You can get peacock mantis shrimp as i know someone who owns one, and they are amongst the best looking mantis shrimp, if you know a decent petshop, ask them if they would be willing to keep an eye out for you and let you know if any show up.


----------



## giglamesh (Jan 29, 2011)

there are quite a few available locally, heres mine Gonodactylaceus glabrous






many mantis are confused as peacock here. if its colourful often thats the name its given. your best bet is to just ask your lfs to keep an eye out for them in a live rock shipment mine was sitting in the bottom of a box they got from cairns. 

Roy's List of Stomatopods for the Aquarium
^ probably the best reference guide on the net for them


----------



## dihsmaj (Jan 29, 2011)

giglamesh said:


> there are quite a few available locally, heres mine Gonodactylaceus glabrous
> 
> 
> 
> ...


 
Awesome Mantis Shrimp, and thanks for the guide, I'm using that now.
By the way, that looks more like a Peacock.


----------



## giglamesh (Jan 29, 2011)

if at all possible get a smasher rather than a slasher. as a smashers dietary and housing requirements are a lot easier

would also be worth joining here Mantis Shrimp - Reef Central Online Community 
they have a forum dedicated to mantis shrimp and Roy the bloke that wrote the reference list is on the and more than happy to help plus there is loads of information


----------



## dihsmaj (Jan 29, 2011)

Oh wow, thanks!
Yeah a lot of the smashers look better... just wondering about where to get one.


----------



## giglamesh (Jan 29, 2011)

you should be able to go to any lfs that sells live rock or marine stuff, and ask for them to call you if they get one in or find out what day they have a shipment on liverock come in. your best bet is to offer them 20 bucks if they find one to put it in something till you can collect most places just toss them in the bin if they find them as its not worth the risk to there inverts


----------



## dihsmaj (Jan 29, 2011)

I just e-mailed Majestic Aquariums and asked them to tell me if they ever find a Mantis in the live rock.


----------



## giglamesh (Jan 31, 2011)

in that pm i sent with the website, they have a give away section and quite often mantis pop up there section


----------



## ElZilcho (Feb 3, 2011)

Plimpy said:


> by the way, that looks more like a Peacock.


 
Are you havin' a laugh? The guy just said most colourful mantis are mislabelled as peacocks, then in the next post you try to say his is a peacock when he has clearly identified it as a glabrous!

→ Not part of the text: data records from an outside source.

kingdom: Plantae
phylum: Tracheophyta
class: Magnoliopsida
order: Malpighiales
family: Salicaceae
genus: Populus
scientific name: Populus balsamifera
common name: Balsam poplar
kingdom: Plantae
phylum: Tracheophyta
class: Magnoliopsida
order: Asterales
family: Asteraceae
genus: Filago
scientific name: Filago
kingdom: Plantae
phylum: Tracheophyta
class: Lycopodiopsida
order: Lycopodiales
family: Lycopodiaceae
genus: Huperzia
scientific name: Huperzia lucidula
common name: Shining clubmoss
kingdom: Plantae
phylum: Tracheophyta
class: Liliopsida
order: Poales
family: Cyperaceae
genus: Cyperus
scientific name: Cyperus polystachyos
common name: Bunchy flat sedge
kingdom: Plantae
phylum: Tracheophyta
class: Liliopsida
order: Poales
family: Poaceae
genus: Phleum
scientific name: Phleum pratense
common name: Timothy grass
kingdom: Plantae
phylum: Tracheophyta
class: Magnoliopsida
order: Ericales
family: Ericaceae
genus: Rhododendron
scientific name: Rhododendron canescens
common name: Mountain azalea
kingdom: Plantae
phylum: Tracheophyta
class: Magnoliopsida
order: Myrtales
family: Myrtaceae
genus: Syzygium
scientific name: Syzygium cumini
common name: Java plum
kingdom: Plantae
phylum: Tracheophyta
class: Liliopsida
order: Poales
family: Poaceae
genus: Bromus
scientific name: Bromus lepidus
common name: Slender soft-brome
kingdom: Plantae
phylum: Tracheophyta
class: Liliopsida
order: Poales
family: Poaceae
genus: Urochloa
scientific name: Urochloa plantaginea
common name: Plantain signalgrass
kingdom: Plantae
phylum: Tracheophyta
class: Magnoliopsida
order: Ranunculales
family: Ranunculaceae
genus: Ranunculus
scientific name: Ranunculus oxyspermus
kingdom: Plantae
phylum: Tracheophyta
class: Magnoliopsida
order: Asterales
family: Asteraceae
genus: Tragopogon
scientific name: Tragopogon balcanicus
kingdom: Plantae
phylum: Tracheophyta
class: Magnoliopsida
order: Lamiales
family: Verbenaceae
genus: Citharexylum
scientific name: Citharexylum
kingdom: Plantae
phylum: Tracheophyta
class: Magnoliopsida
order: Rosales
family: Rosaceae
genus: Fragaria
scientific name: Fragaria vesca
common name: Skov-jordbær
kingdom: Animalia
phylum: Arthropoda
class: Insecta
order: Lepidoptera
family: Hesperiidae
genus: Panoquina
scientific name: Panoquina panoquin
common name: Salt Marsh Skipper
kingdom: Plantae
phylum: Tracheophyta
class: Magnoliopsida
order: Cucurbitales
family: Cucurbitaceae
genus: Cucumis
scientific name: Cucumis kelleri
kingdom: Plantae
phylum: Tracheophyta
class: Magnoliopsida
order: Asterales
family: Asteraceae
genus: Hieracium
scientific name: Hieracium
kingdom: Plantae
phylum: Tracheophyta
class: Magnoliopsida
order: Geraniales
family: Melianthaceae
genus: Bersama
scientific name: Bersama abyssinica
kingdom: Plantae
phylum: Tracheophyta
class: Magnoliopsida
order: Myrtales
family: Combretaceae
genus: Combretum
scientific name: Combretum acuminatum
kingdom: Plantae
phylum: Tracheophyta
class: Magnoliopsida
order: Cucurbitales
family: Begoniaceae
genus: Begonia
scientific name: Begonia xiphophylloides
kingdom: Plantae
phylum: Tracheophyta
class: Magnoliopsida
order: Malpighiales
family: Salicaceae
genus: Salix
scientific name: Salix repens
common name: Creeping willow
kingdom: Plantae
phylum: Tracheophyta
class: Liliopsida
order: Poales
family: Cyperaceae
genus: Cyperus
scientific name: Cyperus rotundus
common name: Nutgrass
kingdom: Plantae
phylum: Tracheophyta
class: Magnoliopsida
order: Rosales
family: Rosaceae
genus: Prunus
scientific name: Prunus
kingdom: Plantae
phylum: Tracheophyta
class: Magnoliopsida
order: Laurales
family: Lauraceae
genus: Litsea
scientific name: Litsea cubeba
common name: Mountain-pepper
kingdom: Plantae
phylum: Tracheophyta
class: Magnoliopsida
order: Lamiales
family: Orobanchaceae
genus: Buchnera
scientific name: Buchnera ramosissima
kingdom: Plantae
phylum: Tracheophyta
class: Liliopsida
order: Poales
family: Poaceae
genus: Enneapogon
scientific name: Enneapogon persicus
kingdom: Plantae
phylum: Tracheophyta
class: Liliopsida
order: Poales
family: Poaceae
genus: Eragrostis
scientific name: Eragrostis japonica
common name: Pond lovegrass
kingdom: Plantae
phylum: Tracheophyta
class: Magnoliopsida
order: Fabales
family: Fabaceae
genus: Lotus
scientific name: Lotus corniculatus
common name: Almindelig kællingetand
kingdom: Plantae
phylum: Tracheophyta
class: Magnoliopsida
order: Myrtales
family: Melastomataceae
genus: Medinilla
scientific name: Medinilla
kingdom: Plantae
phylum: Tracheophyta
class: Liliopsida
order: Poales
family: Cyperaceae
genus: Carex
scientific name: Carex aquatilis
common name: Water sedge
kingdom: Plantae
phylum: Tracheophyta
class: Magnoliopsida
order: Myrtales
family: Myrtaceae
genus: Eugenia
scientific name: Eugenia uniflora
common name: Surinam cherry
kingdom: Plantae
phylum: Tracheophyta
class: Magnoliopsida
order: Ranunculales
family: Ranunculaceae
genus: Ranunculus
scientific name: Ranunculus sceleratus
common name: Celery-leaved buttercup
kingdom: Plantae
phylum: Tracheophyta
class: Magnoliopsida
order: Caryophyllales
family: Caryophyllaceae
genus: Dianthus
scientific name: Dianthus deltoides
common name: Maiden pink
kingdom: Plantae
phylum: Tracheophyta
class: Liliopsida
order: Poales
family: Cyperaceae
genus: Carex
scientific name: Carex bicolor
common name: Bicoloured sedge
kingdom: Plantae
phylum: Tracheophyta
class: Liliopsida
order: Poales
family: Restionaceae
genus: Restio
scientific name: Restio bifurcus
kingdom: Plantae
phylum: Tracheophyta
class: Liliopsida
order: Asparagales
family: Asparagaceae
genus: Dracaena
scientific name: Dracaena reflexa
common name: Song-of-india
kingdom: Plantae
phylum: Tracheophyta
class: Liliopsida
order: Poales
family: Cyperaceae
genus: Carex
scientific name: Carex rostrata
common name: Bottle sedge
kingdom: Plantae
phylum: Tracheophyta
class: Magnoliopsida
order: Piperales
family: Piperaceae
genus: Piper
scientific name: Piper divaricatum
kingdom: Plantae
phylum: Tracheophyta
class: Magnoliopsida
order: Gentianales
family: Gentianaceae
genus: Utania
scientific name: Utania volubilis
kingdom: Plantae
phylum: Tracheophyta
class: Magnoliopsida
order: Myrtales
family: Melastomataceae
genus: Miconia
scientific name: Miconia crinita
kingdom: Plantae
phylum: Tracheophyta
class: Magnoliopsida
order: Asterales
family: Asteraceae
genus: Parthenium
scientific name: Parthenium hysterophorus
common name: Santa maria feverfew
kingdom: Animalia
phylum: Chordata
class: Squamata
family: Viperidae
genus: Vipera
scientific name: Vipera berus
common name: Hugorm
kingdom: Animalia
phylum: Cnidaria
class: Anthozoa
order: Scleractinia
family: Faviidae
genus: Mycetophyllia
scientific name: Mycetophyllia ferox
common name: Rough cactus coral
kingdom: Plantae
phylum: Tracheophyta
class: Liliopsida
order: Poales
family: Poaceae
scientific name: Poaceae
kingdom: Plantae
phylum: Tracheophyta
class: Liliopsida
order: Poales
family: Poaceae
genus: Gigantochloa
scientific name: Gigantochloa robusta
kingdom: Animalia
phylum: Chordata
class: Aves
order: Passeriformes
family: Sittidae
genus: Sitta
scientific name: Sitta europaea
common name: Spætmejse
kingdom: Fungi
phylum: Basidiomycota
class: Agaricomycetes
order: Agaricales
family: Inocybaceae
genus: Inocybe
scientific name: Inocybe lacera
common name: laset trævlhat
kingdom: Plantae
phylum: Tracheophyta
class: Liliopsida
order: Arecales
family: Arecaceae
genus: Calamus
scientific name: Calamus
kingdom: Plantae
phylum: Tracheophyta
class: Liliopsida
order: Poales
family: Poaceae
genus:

As people have said they are pretty easy to come by if you do the rounds of the lfs, especially the small ones. Some will also order larger ones in for about sixty bucks.


----------



## Rach85 (Feb 4, 2011)

does anyone know if we can keep these in WA? Probably not though lol


----------



## redlittlejim (Feb 5, 2011)

They don't need to be imported as the are a Australian species. My missus family run a business diving on the reef collect fish, coral, sharks, octopus, rays, and other marine animals and they sell to public and world wide to aquariums. Mantis shrimps are sold for about 20-25$ so in a retail shop a bit more. 40-50 probably.


----------



## vampstorso (Feb 19, 2011)

I've ordered marine animals through wonderfish (google the website) they're based in Brisbane, I'm sure they'd be more than happy (likely excited) to help you.
Though I guess shipping would be an issue unless you're local when it comes to inverts, but they do do it...and wonderfully so. I recieved two beautiful eels from them since I couldn't find any in SA (i really didn't want to put poor critters through the shipping) and they were packaged beautifully, layer upon layer of bagging and padding to ensure their safety. I know that ended up a bit off topic! but I simply meant if they can get them and have to freight, you can be assured they care about your shrimp!


----------



## norwich (Feb 19, 2011)

contact mrblue on here mate his name is ryan very clever bloke he will be able tohelp you im sure


----------